Wilf is an Ivy League-educated scholar, self-identifying atheist, and feminist, who is a passionate supporter of LGBT rights and believes in the legalising of marijuana. She is also a Zionist, a strong advocate of the two-state solution and a sharp critic of Prime Minister Benjamin Netanyahu.
Wilf served as intelligence office in the Israel Defence Forces, is a former adviser to President Shimon Peres and is a member of the Knesset Foreign Affairs and Defence Committee.
Since finishing her term in politics, Wilf has used her unusual set of talents and perspectives to act as a sort of “roaming ambassador”, giving Israel’s perspective to eager audiences around the world.
She is especially popular among “progressive” Jewish groups because of her political positioning. Utilising her razor-sharp insights, she has delved deeply into the key issues facing Israel and the Jewish people, writing about everything from electoral reform to the Israeli education system.
Her South Africa tour also included interviews on local media as well as talks before a variety of audiences, both Jewish, and the wider community, and her balanced but critical style was well received.
After a series of talks in Johannesburg last week to various audiences, she headed to Cape Town as keynote speaker at the opening night of WIZO South Africa’s 35th Triennial Conference, where she explored how Zionism and feminism have both become taboo concepts.

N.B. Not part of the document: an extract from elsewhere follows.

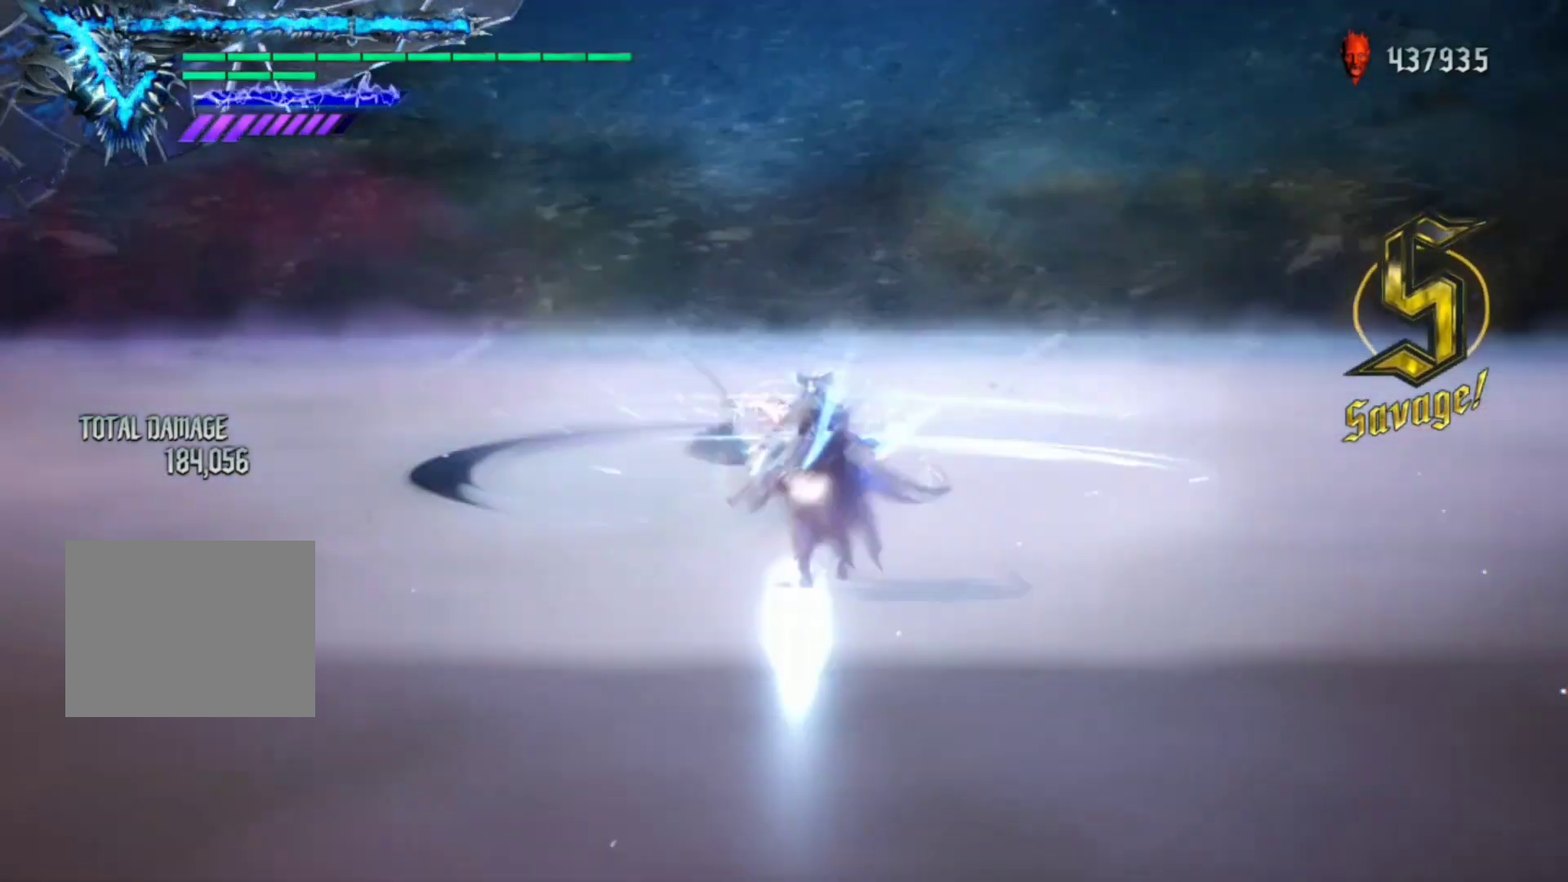
{"buttons": ["R1"], "left_stick": "down-right", "right_stick": "down-left", "events": [[17, "DPAD_RIGHT", "up"], [117, "right_stick", "down-left"], [483, "left_stick", "down-right"]]}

Throughout her engagements, she focused attention on the global campaign to de-legitimise the State of Israel. She noted that South Africa had become a sort of “ground zero” for the global boycott campaign because the country successfully transitioned from apartheid to democracy. The country serves as a key hub where ideas about the conflict are being formed and spread.
By targeting problematic ideas such as “labelling” of goods while they are small and still growing in South Africa, she argued that they could be significantly blunted before they become a bigger more expensive problem when they inevitably arrive in Europe and America.
She says she is one of the few from the Israeli policy establishment who seems to grasp the importance of the “apartheid analogy” and the damage that it can do to Israel’s interest and world Jewry as a whole.
At one presentation on Syria and Iraq, a member of a major national think-tank called her talk “dazzling”.
She was also asked what Israel could learn from the South African experience. Leaning on her knowledge of Ireland, she said that in other conflicts the two sides had always reached “symmetry” – the state where no one power can impose its will on the other – a situation which then leads to negotiation.
The Israeli-Palestinian case she argued, is different; the Palestinians still believe that Israel can be defeated and will keep fighting as long as they believe this. Therefore, she argued, only a very powerful Israel can convince them to drop that narrative and move toward peace.